** Opening Data to process block **
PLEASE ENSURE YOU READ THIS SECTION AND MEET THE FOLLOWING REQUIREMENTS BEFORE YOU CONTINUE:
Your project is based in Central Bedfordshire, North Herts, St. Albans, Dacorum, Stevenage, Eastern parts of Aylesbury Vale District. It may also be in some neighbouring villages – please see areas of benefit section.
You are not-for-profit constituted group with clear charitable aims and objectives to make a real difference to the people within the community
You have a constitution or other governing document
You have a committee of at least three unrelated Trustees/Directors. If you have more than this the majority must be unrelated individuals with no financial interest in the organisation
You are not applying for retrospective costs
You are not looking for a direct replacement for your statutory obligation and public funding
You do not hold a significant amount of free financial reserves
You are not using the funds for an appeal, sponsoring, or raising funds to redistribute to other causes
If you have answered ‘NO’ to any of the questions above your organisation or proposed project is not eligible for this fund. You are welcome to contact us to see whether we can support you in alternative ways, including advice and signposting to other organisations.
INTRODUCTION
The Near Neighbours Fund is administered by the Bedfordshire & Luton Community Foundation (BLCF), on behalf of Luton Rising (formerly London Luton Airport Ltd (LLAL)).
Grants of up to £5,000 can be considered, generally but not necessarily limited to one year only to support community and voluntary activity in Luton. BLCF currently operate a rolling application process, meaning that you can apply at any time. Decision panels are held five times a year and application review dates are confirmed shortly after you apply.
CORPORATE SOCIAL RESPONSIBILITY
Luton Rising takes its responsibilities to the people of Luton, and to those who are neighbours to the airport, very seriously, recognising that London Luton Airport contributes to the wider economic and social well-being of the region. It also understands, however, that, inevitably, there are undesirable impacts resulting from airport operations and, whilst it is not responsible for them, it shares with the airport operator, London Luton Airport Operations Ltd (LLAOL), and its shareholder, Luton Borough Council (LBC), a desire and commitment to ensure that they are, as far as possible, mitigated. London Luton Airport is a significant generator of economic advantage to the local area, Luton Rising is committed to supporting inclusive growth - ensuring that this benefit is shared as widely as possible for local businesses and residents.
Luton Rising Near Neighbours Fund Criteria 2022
** Closing Data to process block **
#### Exercise prompt:
Produce only the lines from the line containing "You are not looking" through the line containing "You do not hold", inclusive of both, exactly as they stand in the entries above.

#### Reply:
You are not looking for a direct replacement for your statutory obligation and public funding
You do not hold a significant amount of free financial reserves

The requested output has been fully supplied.